With no hope of D.C. charter funding equity with DCPS, the alternative sector should change course

Not widely known is that the FOCUS engineered lawsuit brought by Washington Latin PCS, Eagle Academy PCS, and the DC Association of Chartered Public Schools ended quietly in July of 2019 when the U.S. Court of Appeals for the District of Columbia Circuit dismissed the legal action on the grounds that the case did not belong in federal court. The original action was brought in part because of an analysis by Mary Levy that found that between the 2008 and 2012 school years the traditional schools received between $72 million and $127 million annually in funding outside of the Uniform Per Student Funding Formula to which charters did not have access. As stipulated in the School Reform Act, all revenue for public school funding must come through the UPSFF.

So now what? Should a new court case be started? This would be my preference but in reality I recognize that the chances of a sequel are nil. FOCUS, who organized the past effort, is no more, replaced by the DC Charter School Alliance. One of the plaintiffs, the DC Association of Chartered Public Schools, also ended operating, being melded into the Alliance. I sense that with charters struggling to open in the face of the pandemic, a fight with the city is about the last thing these institutions want to concentrate on.

I’m calling for a new strategy, one that is already in play. What I’m seeing is that the Alliance is actively seeking assistance from city agencies. Take for example, this recent testimony by founding executive director Shannon Hodge before the D.C. Council’s Committee on Health:

“First, in November, charter school leaders laid out what schools needed from city officials that would enable schools to safely bring more students back to building for in-person learning. We asked the city to provide equitable access to health-related services, including providing at least one nurse or medical professional in every school building who could serve all students, teachers, and staff on site. We also asked for asymptomatic COVID-19 testing. But more importantly, we asked for DC Health to provide clear, updated orders and public health guidance to enable schools to provide quality in-person learning environments for more students during the pandemic. The city responded. DC Health updated public health guidance, the Office of the State Superintendent of Education (OSSE) issued a Frequently Asked Questions document for school leaders, and public charter schools now have access to the city’s asymptomatic testing program. As a result, we have more students in charter school buildings.”
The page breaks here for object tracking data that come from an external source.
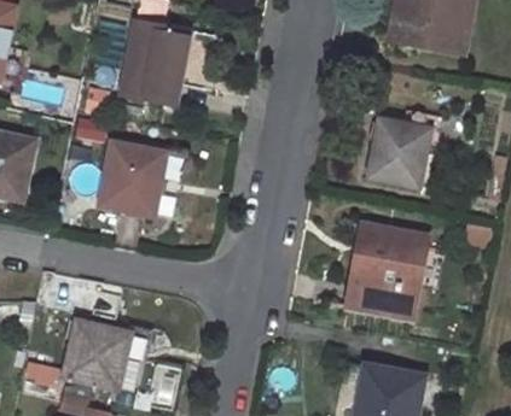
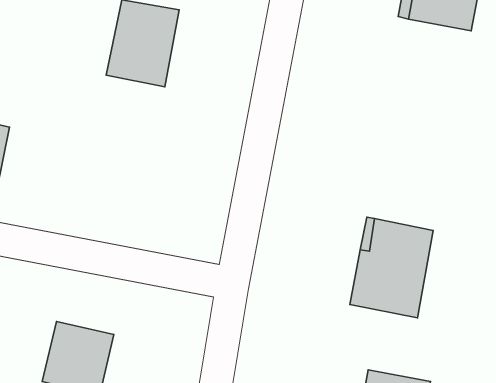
building: [371,121,430,184] -> none
building: [101,142,166,215] -> none

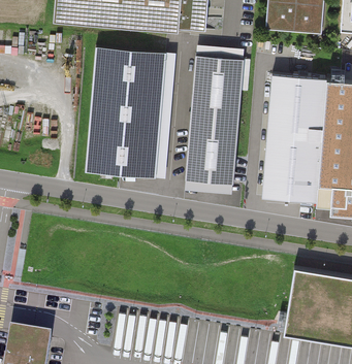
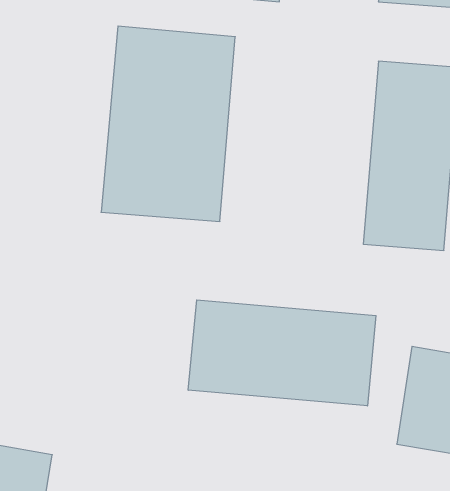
building: [186,51,244,196] -> none
building: none -> [188,300,376,406]

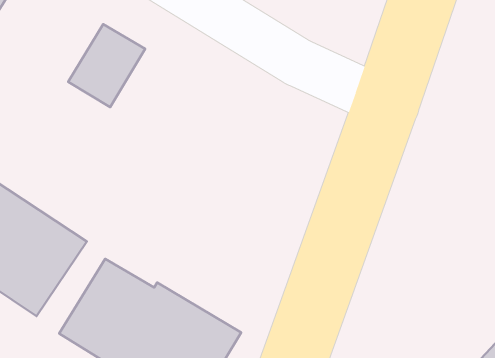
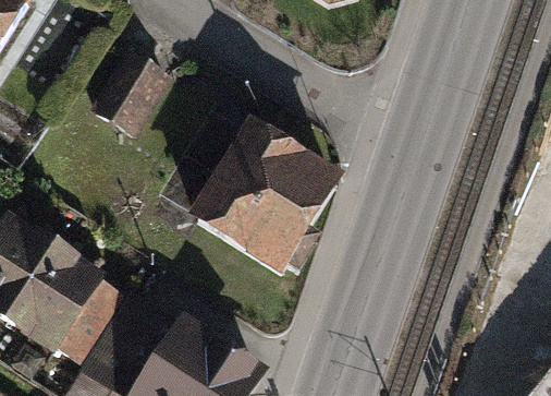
building: none -> [179,117,336,275]

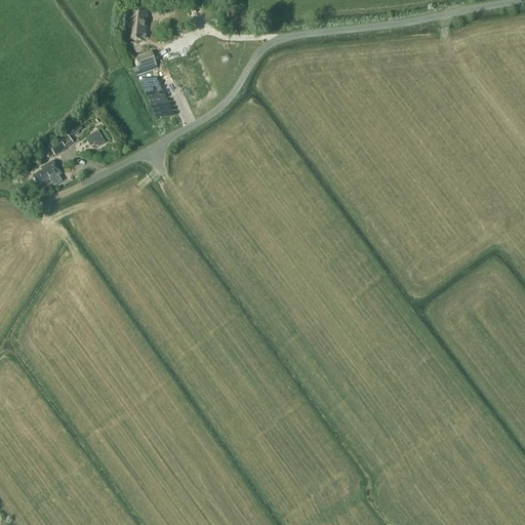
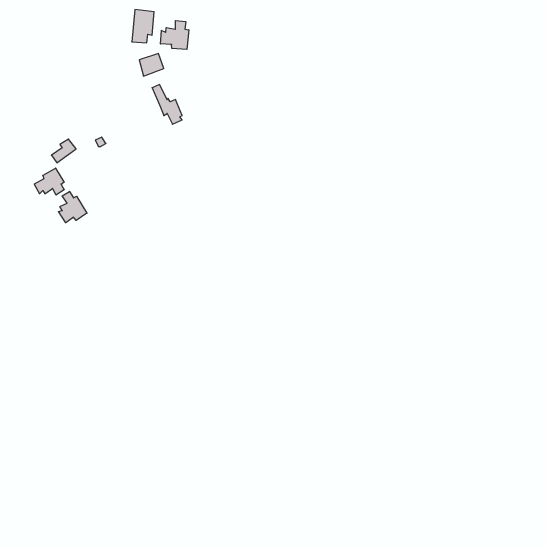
building: none -> [161,21,189,49]
building: none -> [58,191,87,223]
The 2013 Adequacy Study, that the Alliance likes to quote, called out all of the money that DCPS receives to which charters do not receive. This includes “Teacher Pensions,” “Educational Furnishings and Equipment,” “Information Technology Services and Equipment,” “Risk Management, Legal Services, and Settlement,” “General Maintenance—Buildings and Grounds,” “Custodial Services,” and “Utilities.”

Instead of trying to have the Mayor and city council increase funding to charters to cover these expenses, charters should demand that these services also be proved to charters. The argument is simple. It is a matter of equity.

Now I can hear the counterargument in my mind already. Many charter leaders will state that they don’t want things like housekeeping provided by the D.C. government; they believe that it will be done better by the vendor of their choosing. My response to this line of reasoning is that it is fine. Don’t take the help if you don’t want it. But in these times of fiscal restraints the option of charters to take advantage of these offerings could allow the reallocation of expenditures toward augmenting the instructional program.

Moreover, who in the nation’s capital in 2021 could possibly be against equity?